Machine Learning with R - Introduction

Prerequisites (knowledge of topic)
This course assumes no prior experience with machine learning or R, though it may be helpful to be familiar with introductory statistics and programming.

Hardware
A laptop computer is required to complete the in-class exercises.

Software
R (https://www.r-project.org/) and R Studio (https://www.rstudio.com/products/rstudio/) are available at no cost and are needed for this course.

Course content
Machine learning, put simply, involves teaching computers to learn from experience, typically for the purpose of identifying or responding to patterns or making predictions about what may happen in the future. This course is intended to be an introduction to machine learning methods through the exploration of real-world examples. We will cover the basic math and statistical theory needed to understand and apply many of the most common machine learning techniques, but no advanced math or programming skills are required. The target audience may include social scientists or practitioners who are interested in understanding more about these methods and their applications. Students with extensive programming or statistics experience may be better served by a more theoretical course on these methods.

Structure
The course will be designed to be interactive, with ample time for hands-on practice with the Machine Learning methods. Each day will include several lectures based on a Machine Learning topic, in addition to hands-on “lab” sections to apply the learnings to new datasets (or your own data, if desired).

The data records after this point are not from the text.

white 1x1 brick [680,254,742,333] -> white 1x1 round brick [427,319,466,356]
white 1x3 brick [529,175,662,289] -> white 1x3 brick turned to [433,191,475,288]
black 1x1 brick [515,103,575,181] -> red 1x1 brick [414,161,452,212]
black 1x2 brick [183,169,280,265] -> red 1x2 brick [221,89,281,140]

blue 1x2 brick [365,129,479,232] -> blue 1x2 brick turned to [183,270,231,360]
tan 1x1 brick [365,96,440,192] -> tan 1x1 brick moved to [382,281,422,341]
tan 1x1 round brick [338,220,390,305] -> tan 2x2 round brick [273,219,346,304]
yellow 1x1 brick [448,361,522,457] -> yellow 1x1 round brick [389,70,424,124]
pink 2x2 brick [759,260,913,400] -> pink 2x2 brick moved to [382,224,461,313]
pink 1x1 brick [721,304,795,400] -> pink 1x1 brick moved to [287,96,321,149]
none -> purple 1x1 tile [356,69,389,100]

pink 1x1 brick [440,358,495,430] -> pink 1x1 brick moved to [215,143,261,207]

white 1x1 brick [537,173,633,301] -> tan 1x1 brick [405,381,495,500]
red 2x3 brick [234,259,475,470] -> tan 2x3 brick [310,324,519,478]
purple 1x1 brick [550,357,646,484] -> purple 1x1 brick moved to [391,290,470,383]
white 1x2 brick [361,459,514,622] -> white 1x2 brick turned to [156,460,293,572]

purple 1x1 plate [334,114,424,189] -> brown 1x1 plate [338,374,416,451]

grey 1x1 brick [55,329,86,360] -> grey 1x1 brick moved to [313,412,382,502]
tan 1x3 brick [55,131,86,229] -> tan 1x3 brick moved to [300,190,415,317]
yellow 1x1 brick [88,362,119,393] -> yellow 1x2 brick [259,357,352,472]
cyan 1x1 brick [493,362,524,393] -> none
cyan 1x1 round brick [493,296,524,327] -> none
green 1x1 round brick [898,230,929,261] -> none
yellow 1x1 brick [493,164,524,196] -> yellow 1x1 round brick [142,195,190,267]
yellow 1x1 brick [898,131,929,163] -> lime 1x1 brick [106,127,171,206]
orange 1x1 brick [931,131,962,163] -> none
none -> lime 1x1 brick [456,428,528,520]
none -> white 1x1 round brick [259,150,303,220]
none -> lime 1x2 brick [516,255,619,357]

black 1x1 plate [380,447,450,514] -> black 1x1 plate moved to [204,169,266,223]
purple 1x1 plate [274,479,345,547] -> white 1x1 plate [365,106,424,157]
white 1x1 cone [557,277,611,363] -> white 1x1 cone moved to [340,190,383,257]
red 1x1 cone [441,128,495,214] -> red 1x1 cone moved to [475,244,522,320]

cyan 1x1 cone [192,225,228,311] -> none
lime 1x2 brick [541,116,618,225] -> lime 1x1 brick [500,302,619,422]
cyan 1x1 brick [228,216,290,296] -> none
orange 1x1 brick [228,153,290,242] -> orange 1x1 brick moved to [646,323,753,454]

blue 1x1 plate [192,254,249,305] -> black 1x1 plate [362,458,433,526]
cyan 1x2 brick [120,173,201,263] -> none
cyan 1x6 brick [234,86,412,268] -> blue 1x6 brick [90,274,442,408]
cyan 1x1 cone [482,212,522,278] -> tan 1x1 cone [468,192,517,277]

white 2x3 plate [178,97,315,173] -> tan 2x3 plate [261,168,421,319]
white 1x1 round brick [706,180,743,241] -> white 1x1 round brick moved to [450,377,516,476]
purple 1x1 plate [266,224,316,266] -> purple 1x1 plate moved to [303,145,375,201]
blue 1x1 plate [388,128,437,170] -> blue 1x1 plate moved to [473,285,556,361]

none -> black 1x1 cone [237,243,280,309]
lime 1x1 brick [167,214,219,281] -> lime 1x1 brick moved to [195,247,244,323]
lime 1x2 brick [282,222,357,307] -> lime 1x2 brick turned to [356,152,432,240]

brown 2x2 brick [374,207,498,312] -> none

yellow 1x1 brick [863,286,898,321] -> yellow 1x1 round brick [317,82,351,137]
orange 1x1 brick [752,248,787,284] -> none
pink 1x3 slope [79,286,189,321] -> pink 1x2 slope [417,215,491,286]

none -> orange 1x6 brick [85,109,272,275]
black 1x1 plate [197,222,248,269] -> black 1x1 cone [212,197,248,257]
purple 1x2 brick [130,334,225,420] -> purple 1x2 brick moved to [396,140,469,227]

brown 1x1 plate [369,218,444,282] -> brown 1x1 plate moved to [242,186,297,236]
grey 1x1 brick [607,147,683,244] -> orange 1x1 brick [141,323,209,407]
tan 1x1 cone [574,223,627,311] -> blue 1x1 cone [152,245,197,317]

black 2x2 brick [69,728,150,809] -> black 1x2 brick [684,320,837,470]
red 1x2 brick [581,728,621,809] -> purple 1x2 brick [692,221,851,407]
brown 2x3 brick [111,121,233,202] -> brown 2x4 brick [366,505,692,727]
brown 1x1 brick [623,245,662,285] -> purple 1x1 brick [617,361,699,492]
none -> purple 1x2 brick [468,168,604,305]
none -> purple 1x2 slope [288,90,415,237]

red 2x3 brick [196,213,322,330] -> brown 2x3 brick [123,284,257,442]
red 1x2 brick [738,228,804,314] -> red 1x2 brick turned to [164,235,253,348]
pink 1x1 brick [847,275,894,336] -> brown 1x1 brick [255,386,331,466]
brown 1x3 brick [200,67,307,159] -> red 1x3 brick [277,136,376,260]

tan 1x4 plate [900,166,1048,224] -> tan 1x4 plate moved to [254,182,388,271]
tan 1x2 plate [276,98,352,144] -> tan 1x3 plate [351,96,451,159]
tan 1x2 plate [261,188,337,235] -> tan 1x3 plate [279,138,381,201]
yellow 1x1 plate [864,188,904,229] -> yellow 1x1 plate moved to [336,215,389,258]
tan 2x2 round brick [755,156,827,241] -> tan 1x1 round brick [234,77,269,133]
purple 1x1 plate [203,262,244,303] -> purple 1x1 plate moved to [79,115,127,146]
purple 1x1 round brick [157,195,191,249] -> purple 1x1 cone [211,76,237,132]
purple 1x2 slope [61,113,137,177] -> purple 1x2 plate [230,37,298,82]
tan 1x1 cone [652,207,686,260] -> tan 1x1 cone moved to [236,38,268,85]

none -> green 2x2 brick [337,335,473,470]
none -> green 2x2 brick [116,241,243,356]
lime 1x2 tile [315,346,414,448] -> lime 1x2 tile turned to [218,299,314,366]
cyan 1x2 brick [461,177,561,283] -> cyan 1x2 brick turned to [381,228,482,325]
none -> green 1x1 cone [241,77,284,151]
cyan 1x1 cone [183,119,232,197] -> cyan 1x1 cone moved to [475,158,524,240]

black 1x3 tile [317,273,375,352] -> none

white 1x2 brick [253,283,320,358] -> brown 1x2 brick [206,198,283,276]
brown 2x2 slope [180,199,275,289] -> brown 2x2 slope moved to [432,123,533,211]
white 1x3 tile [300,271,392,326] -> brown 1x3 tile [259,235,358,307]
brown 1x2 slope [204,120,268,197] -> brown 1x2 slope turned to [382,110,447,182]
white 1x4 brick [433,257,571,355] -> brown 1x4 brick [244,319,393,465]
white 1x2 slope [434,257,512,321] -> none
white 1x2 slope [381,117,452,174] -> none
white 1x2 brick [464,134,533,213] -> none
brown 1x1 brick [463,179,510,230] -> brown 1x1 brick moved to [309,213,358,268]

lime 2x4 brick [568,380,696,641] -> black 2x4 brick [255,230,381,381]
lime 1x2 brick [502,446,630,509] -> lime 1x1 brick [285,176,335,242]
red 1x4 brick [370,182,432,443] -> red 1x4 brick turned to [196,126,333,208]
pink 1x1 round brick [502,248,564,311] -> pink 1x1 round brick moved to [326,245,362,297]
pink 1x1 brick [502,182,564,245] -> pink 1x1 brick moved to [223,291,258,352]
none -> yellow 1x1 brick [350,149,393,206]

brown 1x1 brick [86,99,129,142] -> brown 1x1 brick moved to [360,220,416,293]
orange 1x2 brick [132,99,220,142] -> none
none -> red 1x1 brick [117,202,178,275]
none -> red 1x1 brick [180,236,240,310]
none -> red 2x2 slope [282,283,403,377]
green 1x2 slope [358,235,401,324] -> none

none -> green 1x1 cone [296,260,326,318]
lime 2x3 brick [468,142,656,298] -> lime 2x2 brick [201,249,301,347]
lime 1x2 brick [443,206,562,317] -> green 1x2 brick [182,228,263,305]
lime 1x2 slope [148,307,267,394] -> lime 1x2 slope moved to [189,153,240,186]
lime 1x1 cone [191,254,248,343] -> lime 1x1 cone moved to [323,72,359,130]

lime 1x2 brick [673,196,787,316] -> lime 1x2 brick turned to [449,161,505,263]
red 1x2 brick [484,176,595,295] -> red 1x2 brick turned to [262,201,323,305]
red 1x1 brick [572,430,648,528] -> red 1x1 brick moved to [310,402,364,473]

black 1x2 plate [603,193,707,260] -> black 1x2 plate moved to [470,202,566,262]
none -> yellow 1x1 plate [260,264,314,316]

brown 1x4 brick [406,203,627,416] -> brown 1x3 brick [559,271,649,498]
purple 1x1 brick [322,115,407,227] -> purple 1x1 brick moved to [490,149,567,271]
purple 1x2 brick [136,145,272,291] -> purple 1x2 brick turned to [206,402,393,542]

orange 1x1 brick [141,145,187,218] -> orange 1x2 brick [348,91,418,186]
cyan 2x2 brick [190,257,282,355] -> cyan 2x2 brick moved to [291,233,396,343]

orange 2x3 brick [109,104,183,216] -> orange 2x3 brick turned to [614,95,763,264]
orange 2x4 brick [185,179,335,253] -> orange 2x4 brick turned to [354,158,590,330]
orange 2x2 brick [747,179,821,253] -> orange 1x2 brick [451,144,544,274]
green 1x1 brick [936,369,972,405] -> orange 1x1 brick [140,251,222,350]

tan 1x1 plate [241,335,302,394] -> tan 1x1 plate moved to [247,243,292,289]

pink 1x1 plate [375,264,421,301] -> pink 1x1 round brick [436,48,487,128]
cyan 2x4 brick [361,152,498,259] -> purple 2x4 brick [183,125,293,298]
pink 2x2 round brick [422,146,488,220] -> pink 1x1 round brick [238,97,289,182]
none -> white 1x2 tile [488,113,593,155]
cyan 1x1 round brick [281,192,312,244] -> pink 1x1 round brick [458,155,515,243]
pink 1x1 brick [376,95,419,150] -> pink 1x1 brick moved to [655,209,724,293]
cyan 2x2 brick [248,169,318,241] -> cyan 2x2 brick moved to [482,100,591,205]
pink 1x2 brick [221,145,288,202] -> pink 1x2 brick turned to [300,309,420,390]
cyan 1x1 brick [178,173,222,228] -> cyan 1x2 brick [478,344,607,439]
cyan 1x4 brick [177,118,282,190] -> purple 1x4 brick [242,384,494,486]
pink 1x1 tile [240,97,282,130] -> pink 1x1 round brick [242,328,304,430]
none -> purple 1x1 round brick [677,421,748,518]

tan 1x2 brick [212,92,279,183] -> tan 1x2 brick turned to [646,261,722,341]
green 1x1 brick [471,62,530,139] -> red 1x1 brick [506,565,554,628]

The schedule will be as follows:

Day 1: Introducing Machine Learning with R

Day 2: Intermediate ML Methods – Classification Models

 
Day 3: Intermediate ML Methods – Numeric Prediction

 
Day 4: Advanced Classification Models

Day 5: Other ML Methods

Literature

Mandatory
Machine Learning with R (3rd ed.) by Brett Lantz (2019). Packt Publishing

Supplementary / voluntary
None required.

Mandatory readings before course start
Please install R and R Studio on your laptop prior to the 1st class. Be sure that these are working correctly and that external packages can be installed. Instructions for doing this are in the first chapter of Machine Learning with R.

Examination part
100% of the course grade will be based on a project and final report (approximately 10 pages), to be delivered within 2-3 weeks after the course. The project is intended to demonstrate your ability to apply the course materials to a dataset of your own choosing. Students should feel free to use a project related to their career or field of study. For example, one may use this opportunity to advance his/her dissertation research or complete a task for his/her job. The exact scoring criteria for this assignment will be provided on the first day of class. This will be graded based on its use of the methods covered in class as well as making appropriate conclusions from the data.

There will also be brief quizzes at the start of each lecture, which cover the previous day's materials. These are ungraded and are designed to provoke thought and discussion.

Supplementary aids
Students may reference literature and class materials as needed when writing the final project report.


Examination content

The final project report should illustrate an ability to apply machine learning methods to a new dataset, which may be on a topic of the student’s choosing. The student should explore the data and explain the methods applied. Detailed instructions will be provided on the fist day of class.